To obtain forgiveness for these advances, companies must spend at least 60% of the funds on payroll and payroll related costs during a specified time period, generally either 8 or 24 weeks. The program has expanded the eligible costs to include certain additional operating expenses directed at protecting employees and allowing them to work remotely.
The IRS has clarified that the proceeds of these loans, if properly forgiven, will not be included in taxable income, and the related expenses are
The SBA, that administers this program, has provided a streamlined process for those entities who received less than $150,000 in loan proceeds.
- At this time, many companies will be requesting loan forgiveness under the Payroll Protection Program. These entities may want to review the provisions of the Employee Retention Credit, which is another part of the CARES Act implemented in 2020 but expanded in 2021.
Under this program, if a company experiences a 20% (down from 50% in 2020) decrease in revenues in a given quarter in 2021, when compared to the same quarter in 2019, it may be entitled to a credit for wages paid to retain employees. The credit is equal to 70% of qualified wages paid during the quarter in which it experienced the decrease in revenues. The maximum amount of wages that may be taken into account in a given quarter is $10,000, per employee.
Unlike 2020, the credit is calculated based on wages paid during each qualifying quarter, and does not have an annual limit. Any wages utilized to claim loan forgiveness under the Payroll Protection Program are not eligible for the employee retention credit. In accordance with the passing of the recent infrastructure bill, this credit is only available through the third quarter of 2021.
- Legislation continues to evolve affecting employers and employees related to the on-going pandemic. These programs are designed to compensate employees for absences related to COVID-19 for either illness or taking care of an affected family member. Tax credits have been made available in an effort to mitigate the costs to employers. Employers are encouraged to review the various provisions and work with their payroll and tax advisors to stay up to date on the legislation.

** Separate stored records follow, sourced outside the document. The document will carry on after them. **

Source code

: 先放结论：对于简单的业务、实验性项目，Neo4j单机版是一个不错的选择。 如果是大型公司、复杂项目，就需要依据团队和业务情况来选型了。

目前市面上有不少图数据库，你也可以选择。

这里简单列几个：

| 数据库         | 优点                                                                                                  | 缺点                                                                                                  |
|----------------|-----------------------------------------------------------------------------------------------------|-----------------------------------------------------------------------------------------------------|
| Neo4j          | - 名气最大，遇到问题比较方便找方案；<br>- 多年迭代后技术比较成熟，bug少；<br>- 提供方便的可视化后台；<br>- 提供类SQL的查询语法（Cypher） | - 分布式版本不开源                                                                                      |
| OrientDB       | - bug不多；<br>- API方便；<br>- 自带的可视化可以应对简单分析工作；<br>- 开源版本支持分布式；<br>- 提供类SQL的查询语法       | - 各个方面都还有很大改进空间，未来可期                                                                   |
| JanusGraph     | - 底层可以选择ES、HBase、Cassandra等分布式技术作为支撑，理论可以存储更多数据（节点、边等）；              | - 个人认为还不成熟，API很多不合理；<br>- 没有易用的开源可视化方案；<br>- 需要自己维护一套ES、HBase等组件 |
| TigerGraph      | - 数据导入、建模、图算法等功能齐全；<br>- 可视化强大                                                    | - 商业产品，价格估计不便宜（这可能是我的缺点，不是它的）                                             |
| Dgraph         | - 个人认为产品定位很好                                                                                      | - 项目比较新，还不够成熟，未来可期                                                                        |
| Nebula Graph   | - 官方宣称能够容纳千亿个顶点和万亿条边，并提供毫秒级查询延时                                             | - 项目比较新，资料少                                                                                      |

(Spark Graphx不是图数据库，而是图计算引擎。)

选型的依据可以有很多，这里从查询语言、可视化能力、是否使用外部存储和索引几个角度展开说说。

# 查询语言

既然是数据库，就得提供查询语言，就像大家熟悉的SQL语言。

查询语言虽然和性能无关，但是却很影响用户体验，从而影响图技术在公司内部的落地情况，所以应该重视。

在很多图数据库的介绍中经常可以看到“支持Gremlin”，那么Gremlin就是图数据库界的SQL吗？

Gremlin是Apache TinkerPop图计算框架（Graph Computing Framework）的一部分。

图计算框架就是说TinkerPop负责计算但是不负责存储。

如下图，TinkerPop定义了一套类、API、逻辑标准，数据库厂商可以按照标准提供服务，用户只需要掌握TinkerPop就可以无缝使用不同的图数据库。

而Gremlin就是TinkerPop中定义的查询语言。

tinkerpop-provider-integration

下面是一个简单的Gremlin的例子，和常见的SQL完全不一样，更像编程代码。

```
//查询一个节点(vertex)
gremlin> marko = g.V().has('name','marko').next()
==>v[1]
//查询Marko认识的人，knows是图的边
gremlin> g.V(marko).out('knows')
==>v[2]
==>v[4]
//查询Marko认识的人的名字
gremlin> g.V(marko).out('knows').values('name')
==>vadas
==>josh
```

- As a boost to the restaurant and hospitality industry, meals in connection with business meetings are 100% deductible in 2021. Entertainment expenses, such as tickets to a sporting event or concert, continue to be 100% non-deductible.

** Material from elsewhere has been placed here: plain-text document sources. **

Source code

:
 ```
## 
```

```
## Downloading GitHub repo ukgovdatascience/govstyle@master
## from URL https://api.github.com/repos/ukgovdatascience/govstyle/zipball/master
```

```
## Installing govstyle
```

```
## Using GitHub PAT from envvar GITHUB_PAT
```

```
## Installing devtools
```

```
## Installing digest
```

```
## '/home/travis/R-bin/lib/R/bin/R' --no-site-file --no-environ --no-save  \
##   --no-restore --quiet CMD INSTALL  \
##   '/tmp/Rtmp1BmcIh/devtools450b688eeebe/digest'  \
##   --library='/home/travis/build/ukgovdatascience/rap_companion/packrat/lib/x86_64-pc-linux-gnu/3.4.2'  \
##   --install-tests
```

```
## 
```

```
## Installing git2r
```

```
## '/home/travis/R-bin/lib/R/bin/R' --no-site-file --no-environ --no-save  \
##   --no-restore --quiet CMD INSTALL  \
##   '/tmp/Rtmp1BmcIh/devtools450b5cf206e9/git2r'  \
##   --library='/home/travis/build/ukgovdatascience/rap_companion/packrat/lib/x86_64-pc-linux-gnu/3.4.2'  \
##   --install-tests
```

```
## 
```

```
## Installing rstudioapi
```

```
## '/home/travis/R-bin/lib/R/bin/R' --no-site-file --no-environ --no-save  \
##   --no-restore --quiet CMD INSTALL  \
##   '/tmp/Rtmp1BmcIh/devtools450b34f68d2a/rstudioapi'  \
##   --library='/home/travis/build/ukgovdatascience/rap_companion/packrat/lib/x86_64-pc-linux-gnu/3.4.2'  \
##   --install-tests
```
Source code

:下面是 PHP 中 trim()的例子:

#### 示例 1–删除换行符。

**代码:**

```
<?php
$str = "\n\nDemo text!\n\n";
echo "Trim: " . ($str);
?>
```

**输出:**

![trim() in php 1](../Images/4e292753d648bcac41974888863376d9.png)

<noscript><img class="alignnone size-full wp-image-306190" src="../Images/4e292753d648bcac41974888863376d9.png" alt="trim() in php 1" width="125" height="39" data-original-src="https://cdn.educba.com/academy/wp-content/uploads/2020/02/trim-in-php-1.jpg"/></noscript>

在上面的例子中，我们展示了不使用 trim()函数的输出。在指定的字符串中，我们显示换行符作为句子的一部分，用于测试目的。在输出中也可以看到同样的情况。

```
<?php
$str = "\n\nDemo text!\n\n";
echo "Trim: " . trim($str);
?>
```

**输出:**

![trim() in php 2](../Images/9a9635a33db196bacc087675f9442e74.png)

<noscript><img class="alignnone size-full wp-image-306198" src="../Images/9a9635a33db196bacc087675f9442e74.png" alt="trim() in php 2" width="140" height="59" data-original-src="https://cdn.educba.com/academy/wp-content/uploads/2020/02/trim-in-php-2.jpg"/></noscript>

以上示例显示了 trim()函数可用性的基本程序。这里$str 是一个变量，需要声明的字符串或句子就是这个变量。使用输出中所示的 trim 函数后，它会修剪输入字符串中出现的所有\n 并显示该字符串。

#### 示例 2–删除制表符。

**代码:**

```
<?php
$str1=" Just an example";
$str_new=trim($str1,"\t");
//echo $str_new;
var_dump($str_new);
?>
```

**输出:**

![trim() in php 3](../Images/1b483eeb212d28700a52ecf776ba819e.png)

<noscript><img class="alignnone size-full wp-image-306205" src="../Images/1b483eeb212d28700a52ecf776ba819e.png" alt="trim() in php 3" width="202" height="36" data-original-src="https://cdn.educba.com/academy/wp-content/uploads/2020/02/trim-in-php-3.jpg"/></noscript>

- It was anticipated, with the change in administration, that corporate tax rates would increase moving forward. At this point, it does not appear that changes will be enacted in 2021 and it is unclear what will happen in 2022, and future years. Business owners will again have to consider possible increases in tax rates, moving forward, and continue to review their operating and compensation structures.

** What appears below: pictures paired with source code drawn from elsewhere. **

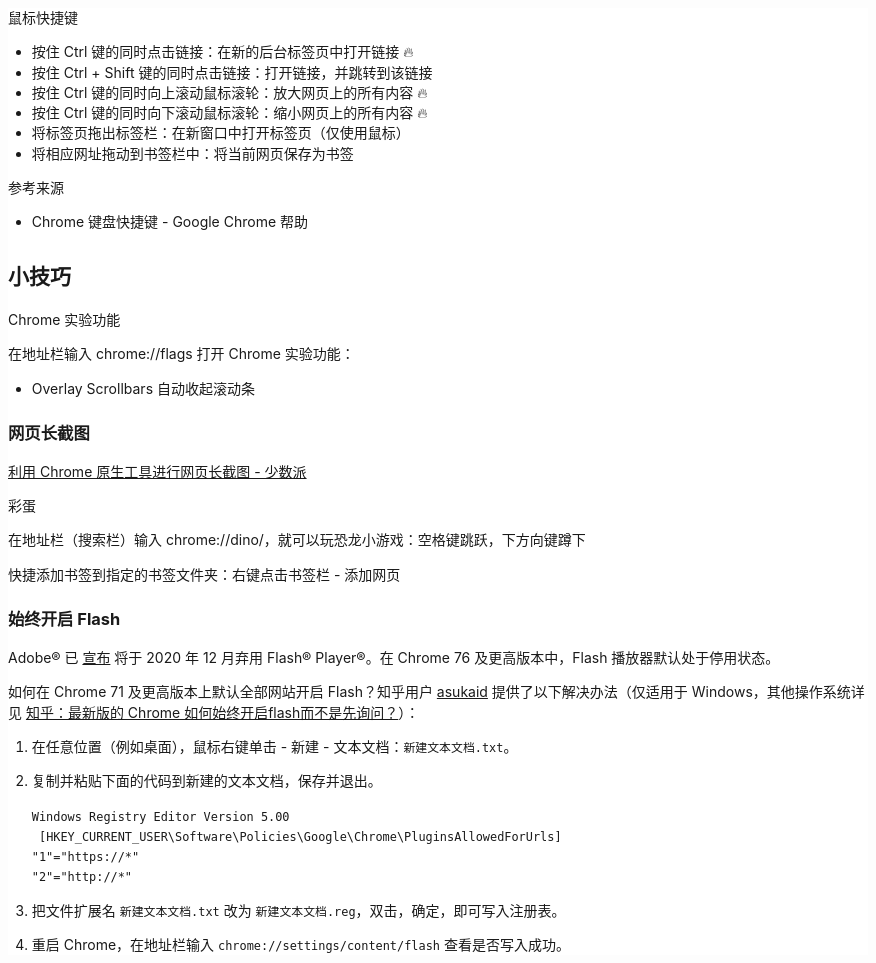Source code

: 鼠标快捷键

- 按住 Ctrl 键的同时点击链接：在新的后台标签页中打开链接 🔥
- 按住 Ctrl + Shift 键的同时点击链接：打开链接，并跳转到该链接
- 按住 Ctrl 键的同时向上滚动鼠标滚轮：放大网页上的所有内容 🔥
- 按住 Ctrl 键的同时向下滚动鼠标滚轮：缩小网页上的所有内容 🔥
- 将标签页拖出标签栏：在新窗口中打开标签页（仅使用鼠标）
- 将相应网址拖动到书签栏中：将当前网页保存为书签

参考来源

- Chrome 键盘快捷键 - Google Chrome 帮助





## 小技巧

Chrome 实验功能

在地址栏输入 chrome://flags 打开 Chrome 实验功能：

- Overlay Scrollbars 自动收起滚动条

### 网页长截图

[利用 Chrome 原生工具进行网页长截图 - 少数派](https://sspai.com/post/42193)

彩蛋

在地址栏（搜索栏）输入 chrome://dino/，就可以玩恐龙小游戏：空格键跳跃，下方向键蹲下

快捷添加书签到指定的书签文件夹：右键点击书签栏 - 添加网页



### 始终开启 Flash

Adobe® 已 [宣布](https://blogs.adobe.com/conversations/2017/07/adobe-flash-update.html) 将于 2020 年 12 月弃用 Flash® Player®。在 Chrome 76 及更高版本中，Flash 播放器默认处于停用状态。 

如何在  Chrome 71 及更高版本上默认全部网站开启 Flash？知乎用户 [asukaid](https://www.zhihu.com/question/266170237/answer/342137190) 提供了以下解决办法（仅适用于 Windows，其他操作系统详见 [知乎：最新版的 Chrome 如何始终开启flash而不是先询问？](https://www.zhihu.com/question/266170237)）：

1. 在任意位置（例如桌面），鼠标右键单击 - 新建 - 文本文档：`新建文本文档.txt`。

2. 复制并粘贴下面的代码到新建的文本文档，保存并退出。

   ```
   Windows Registry Editor Version 5.00
    [HKEY_CURRENT_USER\Software\Policies\Google\Chrome\PluginsAllowedForUrls]
   "1"="https://*"
   "2"="http://*"
   ```

3. 把文件扩展名 `新建文本文档.txt` 改为 `新建文本文档.reg`，双击，确定，即可写入注册表。

4. 重启 Chrome，在地址栏输入 ` chrome://settings/content/flash ` 查看是否写入成功。
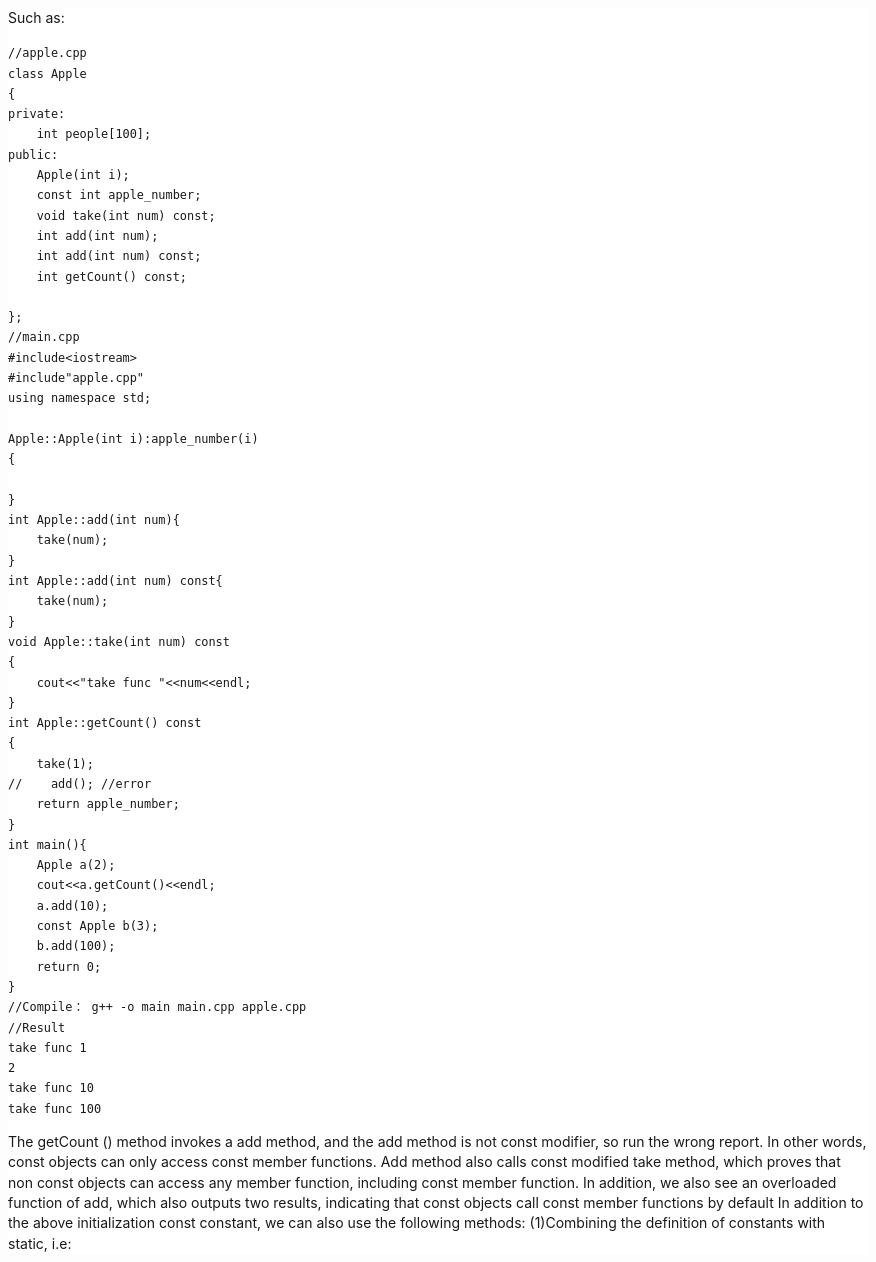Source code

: Such as:
```
//apple.cpp
class Apple
{
private:
    int people[100];
public:
    Apple(int i); 
    const int apple_number;
    void take(int num) const;
    int add(int num);
    int add(int num) const;
    int getCount() const;

};
//main.cpp
#include<iostream>
#include"apple.cpp"
using namespace std;

Apple::Apple(int i):apple_number(i)
{

}
int Apple::add(int num){
    take(num);
}
int Apple::add(int num) const{
    take(num);
}
void Apple::take(int num) const
{
    cout<<"take func "<<num<<endl;
}
int Apple::getCount() const
{
    take(1);
//    add(); //error
    return apple_number;
}
int main(){
    Apple a(2);
    cout<<a.getCount()<<endl;
    a.add(10);
    const Apple b(3);
    b.add(100);
    return 0;
}
//Compile： g++ -o main main.cpp apple.cpp
//Result
take func 1
2
take func 10
take func 100
```
The getCount () method invokes a add method, and the add method is not const modifier, so run the wrong report. In other words, const objects can only access const member functions. Add method also calls const modified take method, which proves that non const objects can access any member function, including const member function.
In addition, we also see an overloaded function of add, which also outputs two results, indicating that const objects call const member functions by default
In addition to the above initialization const constant, we can also use the following methods:
(1)Combining the definition of constants with static, i.e:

- As part of the CARES Act, the Treasury provided stimulus checks in 2020. A third-round of stimulus payments of $1,400 per individual were issued in 2021. These payments were again income based, and largely contingent on the income reported on a prior year tax return. If a taxpayer did not receive this third payment, they may still be able to claim a credit on their 2021 tax return, if taxable income does not exceed the prescribed thresholds.
- Tax brackets and standard deductions have been indexed for inflation, however there were no major legislative changes made to the reporting of income and deductions.
- Required minimum distributions that were suspended for 2020 are again required in 2021.
- The Child Tax Credit and Dependent Care Credit have been expanded. In some cases, families have begun receiving advance checks on the anticipated Child Tax Credit.
- Taxpayers who received an early distribution from an IRA or retirement account related to the corona virus may need to continue to follow the reporting guidelines to avoid the penalties on these withdrawals.
Current Changes Being Discussed
- An increase in the corporate tax rate from the current 21% to 25–27%.
- A further limitation on the Qualified Business Income deduction for high-income earners.
- An increase in the SALT (State and Local tax) deduction from the current $10,000 to $80,000.
- An extension of the expanded Child Tax Credit and Earned Income Credit.
- A change that would impose the 3.8% investment tax surcharge to income earned through a trade or business on high income earners.